A major victory against Monsanto was won south of the border this month. A federal district court judge in Yucatán — which includes the Quintana Roo, Campeche, and Yucatán states — has overturned a permit allowing Monsanto to plant genetically modified soy there. 

Yucatán Federal Judge Rules Against Monsanto

The ruling came after Mexico’s Union of Concerned Scientists Committed to Society concluded that the planting of Monsanto’s GM soy crop threatens honey production in Mexico, the world’s sixth-biggest producer and third-largest exporter of honey.

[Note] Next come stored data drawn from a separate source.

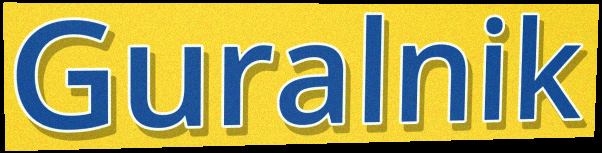
Guralnik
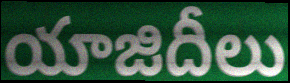
యాజిదీలు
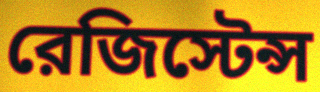
রেজিস্টেন্স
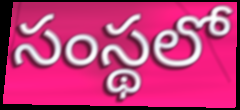
సంస్థలో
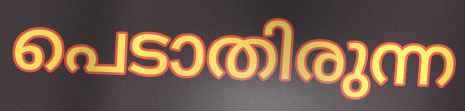
പെടാതിരുന്ന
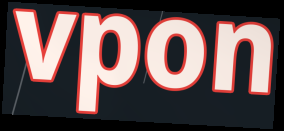
vpon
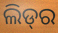
ଲିଡ୍‌ର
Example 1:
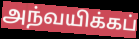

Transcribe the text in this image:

அந்வயிக்கப்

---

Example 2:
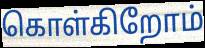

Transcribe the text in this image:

கொள்கிறோம்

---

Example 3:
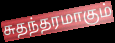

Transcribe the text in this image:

சுதந்தரமாகும்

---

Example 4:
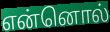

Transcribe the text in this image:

என்னொல்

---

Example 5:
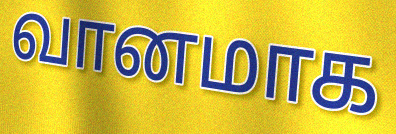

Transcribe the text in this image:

வானமாக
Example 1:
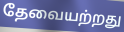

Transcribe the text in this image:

தேவையற்றது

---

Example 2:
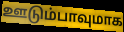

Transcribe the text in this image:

ஊடும்பாவுமாக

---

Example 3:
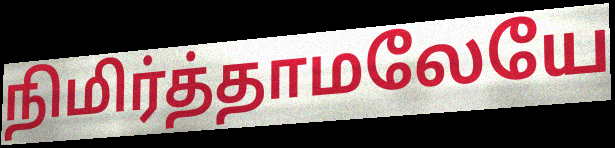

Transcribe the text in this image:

நிமிர்த்தாமலேயே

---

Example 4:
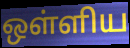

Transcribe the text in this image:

ஒள்ளிய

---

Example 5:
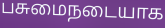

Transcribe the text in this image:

பசுமைநடையாக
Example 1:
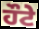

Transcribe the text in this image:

ਹੌਟੇ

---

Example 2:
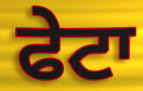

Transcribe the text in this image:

According to an editorial in La Jornada, “The [Monsanto] permit runs the severe risk of undermining the marketing of honey produced in these states and destined for the European market.” Indeed, 85 percent of Mexico’s honey is exported to the European Union, where honey containing pollen from GM crops is forbidden.

Why the Ruling Against Monsanto Matters

The long-term economic impact is rooted in an ongoing, fundamental shift in which corporations have usurped individual and local power over food production, by steadily increasing their number of patented seeds and far-reaching permits. Regional groups in Mexico, including the Mexican National Commission for the Knowledge and Use of Biodiversity, the National Commission of Natural Protected Areas, and the National Institute of Ecology, have been relentless in their efforts to push back and revoke such control.

“If it is true that the eradication of hunger is a priority of the current federal government,” said the editors of La Jornada, “then the starting point must be the recognition of the relationship between the scourge (of genetically modified organisms) and the food-policy model that has been imposed on the entire population, which has transformed the human right to food into the private business of a few companies.”